図1●ユーザーが管理者権限を使おうとすると表示される確認用のダイアログ
図1●ユーザーが管理者権限を使おうとすると表示される確認用のダイアログ

UACとは?

 UACは,管理者権限を使うことなく一般ユーザー権限のみでアプリケーションを動作させるための各種の仕組み全体を指す。Windows XP以前は,多くの利用者が日常的に管理者権限をもつユーザー・アカウントを使ってパソコンを使用していた。このため,インターネットからのダウンロード,メールへのファイル添付など,色々な経路からのマルウエア侵入・感染を防ぐことが難しかった。

 管理者権限はOS内でほぼ全能の特別な権限であるため,あらゆる防壁が機能しない(管理者のもつ特別な権利により無視できる)。さらに,アプリケーションも管理者権限があることを前提に開発されたものが多く,それがマルウエアの侵入経路となっていた。この問題を解決するには,管理者権限を使わないことが一番。そのための機能がUACである。

 同時に,アプリケーション開発者に対して最小権限の原則を改めて意識付け,管理者権限を必要としない(または最小限に使用した)安全なアプリケーション開発を促すこともUACの重要な目的である。

なぜ管理者権限が必要なのか?

 そもそも,なぜ今までのアプリケーションは管理者権を必要としたのだろうか。答えは,主にインストール時のファイル・アクセスとレジストリ・アクセスにある。

 標準のインストール先となる%ProgramFiles%は,PowerUser以上の権限がなければデータを書き込むことができない。ユーザーに依存しないアプリケーションの情報を記録するために,HKLM(HKEY_LOCAL_MACHINE)レジストリにアクセスしていたことも挙げられる。

 この点からすると,アプリケーションのインストールで,インストーラが管理者権限を使うことはある意味,正しい管理者権限の使い方と言える。ただアプリケーションによっては,インストール後も%ProgramFiles%やHKLMに逐次データを書き込むものがある。この場合,アプリケーションの使用時にも管理者権限が必要になる。データの記録先を適切な場所に変更することで本来は管理者権限を使わずに実行できることを考えると,これは決して正しい権限の使い方とは言えない。

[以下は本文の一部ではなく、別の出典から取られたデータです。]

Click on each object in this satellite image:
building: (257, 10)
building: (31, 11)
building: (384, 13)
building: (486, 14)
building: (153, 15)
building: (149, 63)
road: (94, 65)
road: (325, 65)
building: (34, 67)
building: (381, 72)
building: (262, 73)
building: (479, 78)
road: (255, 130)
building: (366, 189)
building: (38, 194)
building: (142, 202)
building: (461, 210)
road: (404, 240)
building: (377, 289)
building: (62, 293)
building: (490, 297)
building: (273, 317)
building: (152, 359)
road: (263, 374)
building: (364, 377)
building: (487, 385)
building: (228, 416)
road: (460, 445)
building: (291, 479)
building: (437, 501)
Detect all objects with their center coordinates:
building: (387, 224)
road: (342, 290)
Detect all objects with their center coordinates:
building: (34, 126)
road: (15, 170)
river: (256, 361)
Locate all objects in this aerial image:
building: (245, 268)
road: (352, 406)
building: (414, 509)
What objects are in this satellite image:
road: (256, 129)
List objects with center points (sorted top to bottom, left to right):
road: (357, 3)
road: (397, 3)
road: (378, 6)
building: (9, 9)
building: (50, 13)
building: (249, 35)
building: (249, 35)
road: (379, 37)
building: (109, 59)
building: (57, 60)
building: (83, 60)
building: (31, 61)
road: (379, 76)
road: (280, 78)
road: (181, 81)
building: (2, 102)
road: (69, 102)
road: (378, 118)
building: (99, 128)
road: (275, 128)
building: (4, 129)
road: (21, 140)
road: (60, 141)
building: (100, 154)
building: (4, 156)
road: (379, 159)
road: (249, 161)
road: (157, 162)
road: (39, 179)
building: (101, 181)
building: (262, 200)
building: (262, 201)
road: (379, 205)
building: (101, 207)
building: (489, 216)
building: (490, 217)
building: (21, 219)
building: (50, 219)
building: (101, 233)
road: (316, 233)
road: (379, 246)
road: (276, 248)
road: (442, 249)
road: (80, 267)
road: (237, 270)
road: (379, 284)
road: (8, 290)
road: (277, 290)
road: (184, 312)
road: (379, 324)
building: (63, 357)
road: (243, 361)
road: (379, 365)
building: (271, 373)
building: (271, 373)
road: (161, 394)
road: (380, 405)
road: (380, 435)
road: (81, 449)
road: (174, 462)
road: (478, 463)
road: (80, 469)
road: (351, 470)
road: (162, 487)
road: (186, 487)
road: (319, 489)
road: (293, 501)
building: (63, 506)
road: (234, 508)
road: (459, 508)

 とはいえ,過去の貴重なアプリケーション資産をすべて捨て去るわけにはいかない。ここでUACの効果が現れる。UACではフォルダやレジストリを仮想化することで,管理者権限がなくても処理が正常に進むようになっている。

仮想化

 UACによる仮想化では,ファイル・アクセスの場合,%SystemRoot%,%ProgramData%,%ProgramFiles%へのアクセスが仮想化され,%LoadlAppData%\VirtualStoreにリダイレクトされる(図2)。ただし例外もあり,*.exe,*.dll,*.sysの書き込みについては,アプリケーションのインストールと判断し仮想化によって互換性を確保するのではなく,管理者権限を求め,元のフォルダに書き込むようになっている。

図2●UACによる仮想化の仕組み
図2●UACによる仮想化の仕組み

 レジストリは,HKLM\Software以下への書き込みが,HKCR\Software\Classes\VirtualStore\Machine\Software にリダイレクトされる。ただしこの場合も,ファイル・アクセスの場合と同様に例外がある。HKLM\Software\Microsoft\Windows,HKLM\Software\Microsoft\WindowsNT,HKLM\Software\Classesについては,リダイレクトされることはない。

 仮想化されたファイルは,図34のように見ることができる。図は,試験的に%ProgramFiles%に「test」フォルダを作成し,アプリケーション(メモ帳)でファイルを保存した場合の例である。図3はファイルを保存したtestフォルダ,図4はリダイレクト先となる仮想化フォルダである。testフォルダにファイルは確認できず,「Compatibility Files(互換性ファイル)」というボタンが表示される。これをクリックすると対応する仮想化フォルダが表示される。

図3●保護されている元のフォルダ
図3●保護されている元のフォルダ

図4●仮想化フォルダ
図4●仮想化フォルダ

 これら仮想化されたフォルダやファイル,レジストリは,すべて各ユーザーの個人の所有するデータとなり他のユーザーが参照することはできない。逆にいえば他のユーザーやコンピュータ全体に影響を及ぼすことを防ぐことができる。